Flash Memory Summit 2018 Highlights
NAND and SSD players showcase new products and technologies
at the Santa Clara Convention Center in Silicon Valley

FMS 2018 attracted a host of attendees and has become the place for solid-state device producers, customers, and analysts to meet over the span of the three-day conference.

Notable this year was the absence of Samsung from the exhibition floor as it plans to steer its announcements and discussions to its own event to be held later this year at its San Jose campus.

Chinese flash memory maker, Yangtze Memory Technology Corporation (YMTC), held a widely anticipated keynote where it presented its approach to flash memory scaling it is calling Xstacking. A key difference between YMTC and other NAND vendors is the fabrication of its I/O array on a separate die which is subsequently bonded to the NAND die. The company claims that it can reach higher die densities at a faster pace than more conventional structures and it hopes this advantage can enable YMTC to scale over the coming years to close the gap on its competitors. Although YMTC has a lot to prove from a technology and manufacturing standpoint, every other NAND player is concerned about having a strong Chinese-backed competitor emerging at high volumes in a few years.

Quad-level cell (QLC) NAND was a big theme this year, with four-bits-per-cell flash promising significant reductions in cost and the obviously improved density over current TLC technologies.

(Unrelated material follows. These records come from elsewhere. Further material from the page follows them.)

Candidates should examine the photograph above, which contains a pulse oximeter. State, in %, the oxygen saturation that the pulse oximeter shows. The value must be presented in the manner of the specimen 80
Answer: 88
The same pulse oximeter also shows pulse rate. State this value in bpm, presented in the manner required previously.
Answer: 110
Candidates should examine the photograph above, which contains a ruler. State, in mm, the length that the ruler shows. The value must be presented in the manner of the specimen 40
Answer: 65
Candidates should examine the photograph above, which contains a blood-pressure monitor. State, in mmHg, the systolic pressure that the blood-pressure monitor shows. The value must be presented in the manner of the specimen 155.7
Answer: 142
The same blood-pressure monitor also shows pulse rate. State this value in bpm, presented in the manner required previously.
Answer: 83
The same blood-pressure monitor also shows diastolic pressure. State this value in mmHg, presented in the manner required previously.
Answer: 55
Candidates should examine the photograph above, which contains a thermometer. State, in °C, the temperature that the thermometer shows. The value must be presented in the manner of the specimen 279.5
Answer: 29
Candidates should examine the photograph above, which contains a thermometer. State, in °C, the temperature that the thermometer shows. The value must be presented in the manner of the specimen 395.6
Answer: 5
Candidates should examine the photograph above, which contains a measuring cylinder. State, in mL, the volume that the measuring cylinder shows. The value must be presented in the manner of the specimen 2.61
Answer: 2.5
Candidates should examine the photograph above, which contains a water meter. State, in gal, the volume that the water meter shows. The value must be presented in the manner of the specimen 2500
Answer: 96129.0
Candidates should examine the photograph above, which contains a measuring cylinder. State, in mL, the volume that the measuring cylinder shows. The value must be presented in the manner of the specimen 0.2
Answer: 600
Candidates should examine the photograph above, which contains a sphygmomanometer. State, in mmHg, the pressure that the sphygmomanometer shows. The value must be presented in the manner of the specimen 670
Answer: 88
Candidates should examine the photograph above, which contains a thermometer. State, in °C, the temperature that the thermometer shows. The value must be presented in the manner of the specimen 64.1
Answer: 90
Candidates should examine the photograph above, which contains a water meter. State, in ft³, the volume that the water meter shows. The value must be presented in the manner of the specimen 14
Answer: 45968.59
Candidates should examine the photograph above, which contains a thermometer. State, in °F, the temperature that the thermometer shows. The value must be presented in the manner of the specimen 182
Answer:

That said: QLC’s much slower performance, lower endurance, and poorer data retention characteristics leave storage device vendors questioning how best to offer solutions to realize the conceptual potential of QLC, and to potentially disrupt the HDD market. Based on various conversations with SSD and NAND vendors, QLC will first appear in consumer devices and higher capacity, lower cost client PC SSDs. In the enterprise space, system vendors will have to either create new tiers of flash based on management of data between TLC and QLC, or dedicate QLC flash storage to particularly read-centric workloads.

Intel heavily promoted Optane storage (a brand name for storage devices based on its 3D Xpoint phase change media it co-developed with Micron) as a high-speed cache in combination with QLC SSDs, as a higher performance solution for enterprise storage compared to only utilizing TLC SSDs. Software running in the host server would have to know when to offload cold data from Optane, moving it to the QLC SSDs. Obviously, Intel wants a return on its investment in Optane and continues to push solutions out to a market that has yet to establish a clear path for next-generation non-volatile storage technologies.

Here is a summary of some of the key product announcements from this year’s Flash Memory Summit:

Seagate unveiled its new Nytro series of enterprise SSD offerings. Touting low latency and minimal power consumption, the Nytro line includes SAS, SATA, PCie, and NVMe solutions with capacities up to 15TB.

Transcend showcased its 450K SSD line, available in 64GB, 128GB, and 256GB capacity points. Though not brand new like Seagate and Intel’s SSD products, the company enthusiastically reminded attendees of the line’s affordability and endurance levels equivalent to what many MLC-based SSDs offer.

Western Digital focused on its next-generation data center architecture that promises unprecedented scalability, efficiency and performance in public, private and hybrid cloud environments. The company’s GM and SVP, Phil Bullinger, delivered a keynote address on Tuesday afternoon highlighting how WD’s next-generation technologies can provide benefits to its customers today.

Intel announced its 660p SSD series early in the week, combining a PCIe interface with the company’s QLC 3D NAND technology. Attractive pricing and twice the capacity of TLC products in the same footprint should make the 660p products a hit in the client SSD space. 512GB, 1TB and 2TB versions are available with the MSRP of the 512GB version starting at just $109.99.

Toshiba was eager to discuss its upcoming RM5 series of enterprise SSD offerings, slated to be released in October. The company views these 12Gbs SAS3 products as an opportunity to bridge the gap between SATA drives which are falling out of favor and PCIe SSDs that have not yet completely taken the place of SATA.